“Wandering and misplaced patients miss treatments, medications and care ”
Taking place 3 – 4 November 2015 at the Vox (the new centre at the NEC Birmingham), the conference will tackle a range of issues facing the NHS relating to patients living with dementia such as becoming dementia friendly, improved care of the elderly in acute care and integration of care.
This conference will be profiled at the UK’s first cross sector International Dementia Conference. This conference will also welcome dementia experts from across the world, as well as from different industries to learn and share ideas on the best solutions to tackle this global issue.
Dementia is the word used to describe the symptoms of a range of diseases including Alzheimer’s disease and vascular disease. The number of people affected is set to double in the next twenty years just because of the ageing population.

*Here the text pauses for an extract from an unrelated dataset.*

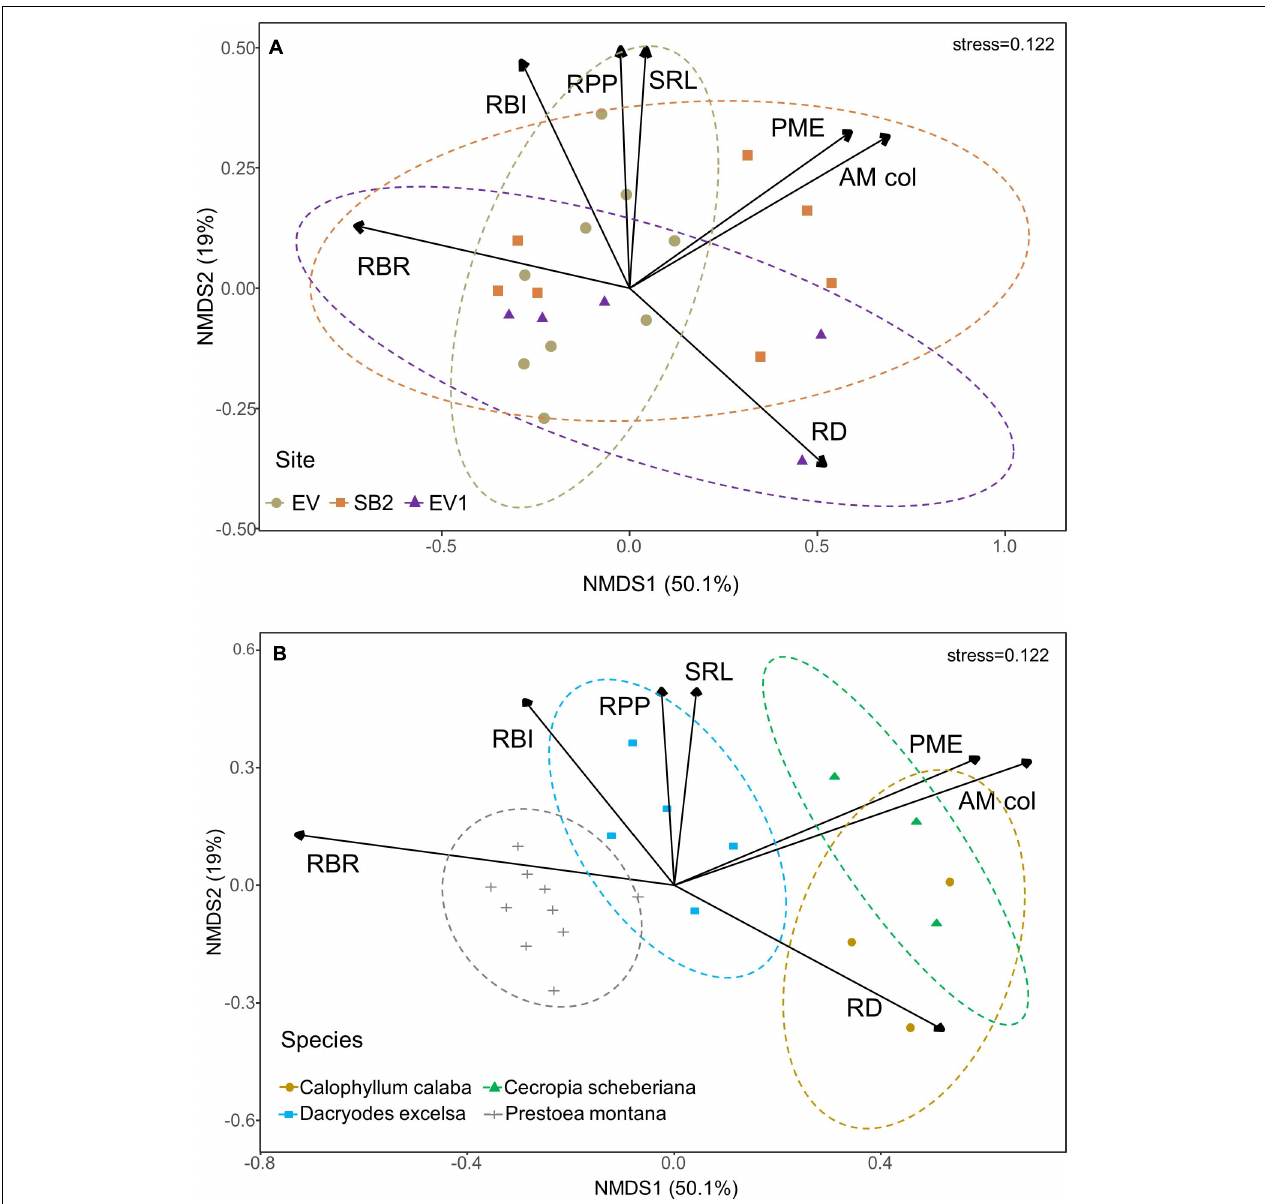
FIGURE 2 | Functional root traits of the first two fine-root orders of five common tree species at the Luquillo Experimental Forest in Puerto Rico. Non-Metric Multi-Dimensional Scaling (NMDS) of the fine-root traits: root branching ratio (RBR), root branching intensity (RBI), specific root length (SRL), root phosphatase activity (phosphomonoesterase; PME), root diameter (RD), root phosphorus concentration (RPP), and arbuscular mycorrhizal colonization (AM col). The NMDS plots are grouped by (A) Sites and (B) Species. Data are shown after the hurricanes that passed over the island in 2017. Due to sampling constraints, root PME activity was not measured for Spathodea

Professor June Andrews, Director, Stirling University’s Dementia Services Development Centre (DSDC) and a leader in developing this exclusive conference comments: “Staff at NHS hospitals are dealing with patients living with dementia across most of its services, it is therefore important that the hospital and its staff are equipped to make the journey for the patient as optimal as possible.”
The International Dementia Conference has been established by DSDC as an interactive, educational platform to drive understanding. It will take place alongside the dedicated Care & Dementia Show, therefore also offering practical support. Organisers are specifically inviting
- Nurses who work in acute medical and surgical wards in general hospitals
- Other clinical staff including allied health professionals
- Nurses who work in the community
- Any psychiatric nurses who work in old age settings
- Staff who work in geriatric or care of elderly wards.
- NHS managers who wish to ensure their area is making use of the latest knowledge around dementia.
60 concurrent session presentations will address topics ranging from: Ideas to Change health care culture, patients with dementia in acute hospitals, peer support for patients with dementia, to signage and room design and many more valuable areas for dementia discussion and debate.
Professor Andrews concludes:
“This is a conference for everyone who want to know how to better serve and care for those affected by dementia. Best practice ideas will be shared and trends revealed that will help many areas of the NHS to prepare to confront this increasingly important subject.”
The conference programme will also feature a series of individual talks, panel discussions and practical case studies highlighting the recent trends related to Best Practice within acute care dealing with patients living with dementia; Inspection and Regulation; Training and Regulation; Law and Ethics; Research and Design.